The most common security for wireless routers is WEP security. This requires a 6 or 13 character password to access the wireless network. Without the password, you won’t be able to access it at all.

Almost every router has a web page built in that you can use to change the settings. To get to it, first you have to know the network address of the router; this is always the gateway address of any computer connected to the router. You can find it by click on Start->Run, then type ‘cmd’ and click OK. This should bring up what looks like a DOS box or command prompt. Type ‘ipconfig’ and press enter. Just type the ‘Default Gateway’ address into your web browser.

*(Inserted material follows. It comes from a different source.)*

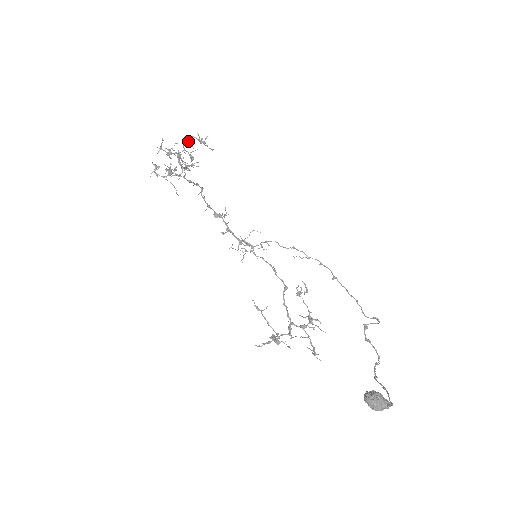
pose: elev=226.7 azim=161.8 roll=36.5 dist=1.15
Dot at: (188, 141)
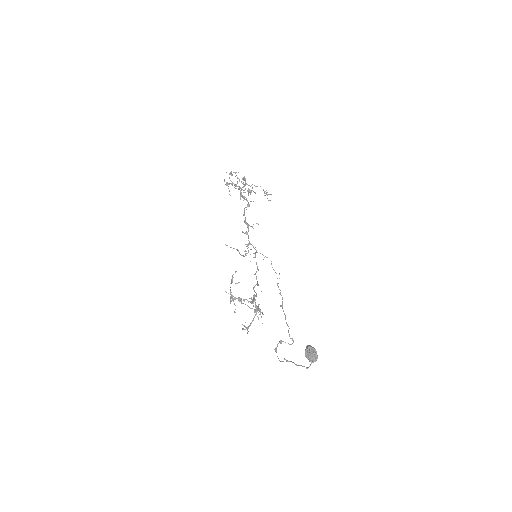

You should have a login page, if not, please leave a comment with the make & model of router and I’ll see what I can dig up about your router. If you’ve never ever seen this page before, then the factory password is probably still in place. Most of the time the username is ‘admin’ and the password is either ‘default’, ‘admin’, or should be left blank. Again, if none of these work, leave me a comment and I’ll look it up for you.

Once you are logged into the router, there should be a link labeled wireless, security, or setup; Click it. You should see a drop down box with WEP in it. Select WEP. You may have to save settings before you can enter a password, and if this is the case, make sure you are on a hard wired computer, not a wireless one. Make sure you choose 128-bit, not 64-bit which is inferior. Setup your password and save the changes.

You should be all set up. If none of these directions work, please leave a comment or google your make & model router for information on how to set it up. Most sites list step-by-step instructions.

Once you are secured, you won’t have people hoping on your network. Please note that this doesn’t mean that you wireless network is completely secure because everytime there’s new security, hundreds of people try to break it and many succeed.

If you live out in the country with no one around for 200 yards, you are safe enough to run the wireless without any security, but I advise you to set it up anyways, because you never know.